*** Selected extract Section Begins ***
TOTAL PLAQUE BURDEN
The concept of plaque burden – as opposed to the concept of vulnerable plaque – has gained more attention in 2015. Thousands of studies were performed using sophisticated hard and soft ware along with mostly invasive techniques that go along with irradiation. Valentin Fuster summarized the results in an overview about this topic: The Myth of the “Vulnerable Plaque” Transitioning From a Focus on Individual Lesions to Atherosclerotic Disease Burden for Coronary Artery Disease Risk Assessment: “However, all of these studies claiming independent risk prediction of certain plaque features share the fundamental limitation that the atherosclerotic disease burden was not considered as a potential confounder. These “high risk” features are conceivably mere markers of more extensive and/or active atherosclerotic disease compared with the control group. Given the overwhelming evidence for disease burden as a powerful predictor of outcome, any additional risk features should be assessed against it before we assume independent risk prediction. Therefore, despite promising results from a number of clinical studies, there is no conclusive evidence for truly independent risk prediction associated with high-risk plaque features”.
*** Selected extract Section Ends ***
Work instruction 1: Decide whether each statement agrees with the passage on plaque burden. Answer yes or no, and quote the words of the passage that settle it. (a) The concept of plaque burden gained more attention in 2015. (b) The studies described relied mostly on noninvasive techniques. (c) The quoted overview finds conclusive evidence that high-risk plaque features predict risk independently.
Work instruction 2: In the passage on plaque burden, who summarized the study results in an overview?
Work instruction 3: Write the next part of the passage on plaque burden, picking up after its final sentence.
The data after this point come from a separate source.
*** Dataset entries Section Begins ***
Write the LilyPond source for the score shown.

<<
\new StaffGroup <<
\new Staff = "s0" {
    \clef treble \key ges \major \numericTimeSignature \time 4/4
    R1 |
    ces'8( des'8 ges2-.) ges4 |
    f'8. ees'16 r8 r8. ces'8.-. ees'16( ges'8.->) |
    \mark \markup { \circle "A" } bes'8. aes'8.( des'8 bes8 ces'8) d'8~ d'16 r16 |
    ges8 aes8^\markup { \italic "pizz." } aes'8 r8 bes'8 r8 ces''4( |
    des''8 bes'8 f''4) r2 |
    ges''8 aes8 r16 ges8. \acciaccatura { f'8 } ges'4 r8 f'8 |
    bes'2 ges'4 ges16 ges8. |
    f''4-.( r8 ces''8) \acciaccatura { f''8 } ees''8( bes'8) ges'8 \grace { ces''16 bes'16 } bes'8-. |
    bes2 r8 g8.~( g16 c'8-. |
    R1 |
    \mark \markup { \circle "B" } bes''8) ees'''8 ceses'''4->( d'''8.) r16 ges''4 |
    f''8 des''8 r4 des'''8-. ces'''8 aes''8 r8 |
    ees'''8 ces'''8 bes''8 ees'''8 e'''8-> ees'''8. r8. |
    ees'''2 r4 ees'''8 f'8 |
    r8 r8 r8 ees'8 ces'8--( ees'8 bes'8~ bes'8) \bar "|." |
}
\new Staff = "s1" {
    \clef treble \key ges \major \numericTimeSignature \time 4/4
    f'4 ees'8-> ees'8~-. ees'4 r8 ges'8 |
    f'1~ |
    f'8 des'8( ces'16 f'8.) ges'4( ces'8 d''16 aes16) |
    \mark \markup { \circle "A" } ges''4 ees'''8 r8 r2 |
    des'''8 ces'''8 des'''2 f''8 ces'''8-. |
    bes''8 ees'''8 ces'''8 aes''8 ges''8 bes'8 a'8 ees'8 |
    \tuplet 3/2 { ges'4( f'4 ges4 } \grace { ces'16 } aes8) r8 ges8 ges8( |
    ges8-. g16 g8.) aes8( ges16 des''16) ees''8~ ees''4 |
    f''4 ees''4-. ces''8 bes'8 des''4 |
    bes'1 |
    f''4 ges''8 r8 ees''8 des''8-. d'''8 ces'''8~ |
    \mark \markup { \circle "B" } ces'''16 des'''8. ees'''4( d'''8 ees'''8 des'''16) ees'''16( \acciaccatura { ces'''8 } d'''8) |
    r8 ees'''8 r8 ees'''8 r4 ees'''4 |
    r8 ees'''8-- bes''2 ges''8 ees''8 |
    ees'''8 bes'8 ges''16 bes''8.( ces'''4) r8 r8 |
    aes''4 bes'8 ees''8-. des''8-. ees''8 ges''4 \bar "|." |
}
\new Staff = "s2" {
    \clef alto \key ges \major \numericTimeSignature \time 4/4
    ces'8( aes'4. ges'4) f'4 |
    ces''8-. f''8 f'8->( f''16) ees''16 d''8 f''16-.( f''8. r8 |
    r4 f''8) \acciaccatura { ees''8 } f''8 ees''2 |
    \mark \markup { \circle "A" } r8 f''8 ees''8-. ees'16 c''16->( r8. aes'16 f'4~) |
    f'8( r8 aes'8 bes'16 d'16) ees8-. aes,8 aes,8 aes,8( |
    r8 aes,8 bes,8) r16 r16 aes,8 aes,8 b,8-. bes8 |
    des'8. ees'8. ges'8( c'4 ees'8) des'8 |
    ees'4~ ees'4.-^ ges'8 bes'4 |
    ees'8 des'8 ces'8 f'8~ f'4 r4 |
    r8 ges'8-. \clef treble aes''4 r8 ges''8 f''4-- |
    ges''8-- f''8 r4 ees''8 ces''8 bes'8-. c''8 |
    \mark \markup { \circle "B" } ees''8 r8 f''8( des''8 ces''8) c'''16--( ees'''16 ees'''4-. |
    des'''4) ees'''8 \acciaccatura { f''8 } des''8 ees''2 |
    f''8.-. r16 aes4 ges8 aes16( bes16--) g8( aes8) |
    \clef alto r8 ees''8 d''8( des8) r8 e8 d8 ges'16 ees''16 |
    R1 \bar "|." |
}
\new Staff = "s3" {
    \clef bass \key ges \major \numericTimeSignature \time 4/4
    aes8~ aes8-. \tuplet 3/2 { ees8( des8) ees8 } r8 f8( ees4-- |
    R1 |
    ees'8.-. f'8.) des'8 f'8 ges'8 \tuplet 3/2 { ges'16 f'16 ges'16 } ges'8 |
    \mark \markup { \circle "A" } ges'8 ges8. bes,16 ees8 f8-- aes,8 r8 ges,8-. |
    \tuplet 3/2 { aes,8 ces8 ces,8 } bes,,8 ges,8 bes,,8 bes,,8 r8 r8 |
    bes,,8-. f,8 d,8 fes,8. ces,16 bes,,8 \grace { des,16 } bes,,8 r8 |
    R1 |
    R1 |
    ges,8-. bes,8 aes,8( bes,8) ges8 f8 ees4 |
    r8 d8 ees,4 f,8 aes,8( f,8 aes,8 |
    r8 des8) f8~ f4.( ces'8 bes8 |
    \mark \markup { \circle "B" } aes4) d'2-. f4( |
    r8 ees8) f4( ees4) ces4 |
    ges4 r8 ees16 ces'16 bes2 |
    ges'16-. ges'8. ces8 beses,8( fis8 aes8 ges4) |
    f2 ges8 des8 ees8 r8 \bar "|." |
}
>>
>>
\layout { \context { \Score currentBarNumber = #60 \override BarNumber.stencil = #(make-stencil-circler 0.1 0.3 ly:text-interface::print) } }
*** Dataset entries Section Ends ***
Expected output 1: (a) Yes: "has gained more attention in 2015." (b) No: "mostly invasive techniques that go along with irradiation." (c) No: "there is no conclusive evidence for truly independent risk prediction associated with high-risk plaque features."

Expected output 2: Valentin Fuster

Expected output 3:
The importance of 2D total plaque area of carotid arteries (TPA) to prognosticate major cardiac events (MACE) in comparison to the Framingham Risk Score (FRS) and coronary calcifications (CAC) was shown in the Bioimage study. Importantly both TPA and CAC were independent predictors beyond FRS, but TPA maintained prognostic power for MACE even in those with a CAC=0.